## Request 1
From the passage on lightning in Mesoamerica below, repeat word for word the part that opens with the words containing "Lightning is commonly" and closes with "religions and cosmology.".
## Request 2
According to the passage on lightning in Mesoamerica below, which months make up the rainy season?

## Page extract
——————

Lightning has timeless references and symbols among ancient religions throughout the world. The thunderbolt is a conspicuous image among ancient pre-Columbian civilizations with powerful associations to some primary deities. Mesoamerica comprises the lower two thirds of Mexico, Guatemala, Belize, and western Honduras. Mesoamerica has long been viewed as a distinctive culture area with diverse yet specific traits and associated with multiple civilizations such as the Aztec, Maya, Olmec, Zapotec, Mixtec, and Totonac. The culture area of Mesoamerica (see Pic 1) is distinguished by the following characteristics; hieroglyphic writing, the 260-day ritual calendar, the three-stone hearth, ball courts with rings, jade celts, nixtamal (maize processing by soaking kernels in slaked lime and grinding them into flour), and maguey cultivation.
Linguistically, there are three or four major language families and over seventy languages. Therefore, the contextual variability of meanings and associations in its multitude of languages and multiple language families continue to exist in many separate and in some cases closed corporate indigenous communities. Lightning manifests these linguistic characteristics through a contextual variability of meanings and referents as well as a great diversity of symbolic and ritual associations. Since lightning is closely accompanied by thunder, symbolic reference to twins is common throughout the ancient world. However, in Mesoamerica the dyad of thunder and lightning is so integrally related to and accompanied by rain, the three form a triad of sorts, a triad little recognized in the anthropological literature. Nonetheless, lightning is often presented and described in terms of threes, and it has various triadic properties, particularly among the Maya.
Mesoamerica has several mountain ranges with expansive valleys, high volcanic peaks, such as Pico de Orizaba (Citlaltepetl) (pic 3), which reaches 5636 masl (18,491 ft), and where lightning frequently appears in clouds surrounding its summit. However, over half of the topography consists of tropical and subtropical rainforest below 1,000 masl. Average annual precipitation overall is about 255 mm. a year, with some locales reporting over 1800 mm. Highest precipitation occurs along on both coasts flanking either end of the Isthmus of Tehuantepec, particularly the Gulf Coast, Veracruz and Tabasco, the Peten region of Guatemala, and Belize.
The rainy season occurs from May to October while the dry season is between November and April. Lightning and its various symbolic and anthropomorphic manifestations were of importance to agriculturally based civilizations, because agriculture depends upon seasonal rainfall and lightning is a harbinger of coming rains (pic 4).
Lightning is commonly associated with meteorological phenomena such rain, rainbows, bodies of water, and also destructive elements such as hail, fire and resultant crop failure and destruction of the natural environment, thus it is generally perceived as a malevolent force of nature. This is apparent in various Mesoamerican myths, and narratives concerning lightning splitting open “Sustenance Mountain” (pic 5), so humans could get at plants and consume the maize within, are widespread. The inter-relatedness of the cultural and natural environment is a primary characteristic of Pre-Columbian religions and cosmology.

——————

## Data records
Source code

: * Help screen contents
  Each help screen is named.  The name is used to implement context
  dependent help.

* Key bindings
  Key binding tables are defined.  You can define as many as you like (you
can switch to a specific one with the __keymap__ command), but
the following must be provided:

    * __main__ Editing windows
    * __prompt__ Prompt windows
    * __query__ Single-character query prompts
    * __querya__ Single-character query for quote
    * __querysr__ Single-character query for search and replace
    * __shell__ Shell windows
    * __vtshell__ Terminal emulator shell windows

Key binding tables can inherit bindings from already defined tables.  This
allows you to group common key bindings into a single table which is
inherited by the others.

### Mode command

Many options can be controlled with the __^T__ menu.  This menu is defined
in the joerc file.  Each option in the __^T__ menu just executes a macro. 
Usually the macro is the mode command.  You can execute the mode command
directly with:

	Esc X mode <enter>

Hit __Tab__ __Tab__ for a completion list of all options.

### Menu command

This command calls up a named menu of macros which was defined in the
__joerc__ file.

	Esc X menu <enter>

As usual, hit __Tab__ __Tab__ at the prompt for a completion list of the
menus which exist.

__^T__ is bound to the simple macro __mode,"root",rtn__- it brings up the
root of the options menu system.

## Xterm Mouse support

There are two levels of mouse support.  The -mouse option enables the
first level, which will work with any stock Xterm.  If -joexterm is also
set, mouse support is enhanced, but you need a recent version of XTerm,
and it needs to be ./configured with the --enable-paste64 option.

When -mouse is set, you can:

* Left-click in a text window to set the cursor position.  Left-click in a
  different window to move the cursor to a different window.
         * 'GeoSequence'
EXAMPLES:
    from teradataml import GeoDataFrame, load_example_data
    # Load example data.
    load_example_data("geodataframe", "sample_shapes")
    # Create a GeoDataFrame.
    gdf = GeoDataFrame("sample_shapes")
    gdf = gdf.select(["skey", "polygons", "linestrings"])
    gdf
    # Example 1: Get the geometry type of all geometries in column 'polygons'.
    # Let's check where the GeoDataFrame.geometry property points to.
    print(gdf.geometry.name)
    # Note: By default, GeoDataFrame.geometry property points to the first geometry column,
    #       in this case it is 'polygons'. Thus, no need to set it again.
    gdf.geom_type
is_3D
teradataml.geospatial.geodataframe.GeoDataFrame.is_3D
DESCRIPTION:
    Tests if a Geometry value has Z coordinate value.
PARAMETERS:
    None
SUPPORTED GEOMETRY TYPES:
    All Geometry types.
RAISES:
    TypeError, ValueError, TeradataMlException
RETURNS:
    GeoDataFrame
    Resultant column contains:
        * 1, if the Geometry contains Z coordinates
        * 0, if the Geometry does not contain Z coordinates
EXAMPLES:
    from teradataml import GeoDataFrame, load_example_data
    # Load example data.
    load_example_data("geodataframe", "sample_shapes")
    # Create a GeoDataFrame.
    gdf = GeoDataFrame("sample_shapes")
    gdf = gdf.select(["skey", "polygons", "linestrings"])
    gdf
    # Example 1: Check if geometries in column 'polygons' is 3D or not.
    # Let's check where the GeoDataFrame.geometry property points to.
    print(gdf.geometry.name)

——————

## Response box 1
Lightning is commonly associated with meteorological phenomena such rain, rainbows, bodies of water, and also destructive elements such as hail, fire and resultant crop failure and destruction of the natural environment, thus it is generally perceived as a malevolent force of nature. This is apparent in various Mesoamerican myths, and narratives concerning lightning splitting open “Sustenance Mountain” (pic 5), so humans could get at plants and consume the maize within, are widespread. The inter-relatedness of the cultural and natural environment is a primary characteristic of Pre-Columbian religions and cosmology.

## Response box 2
May to October.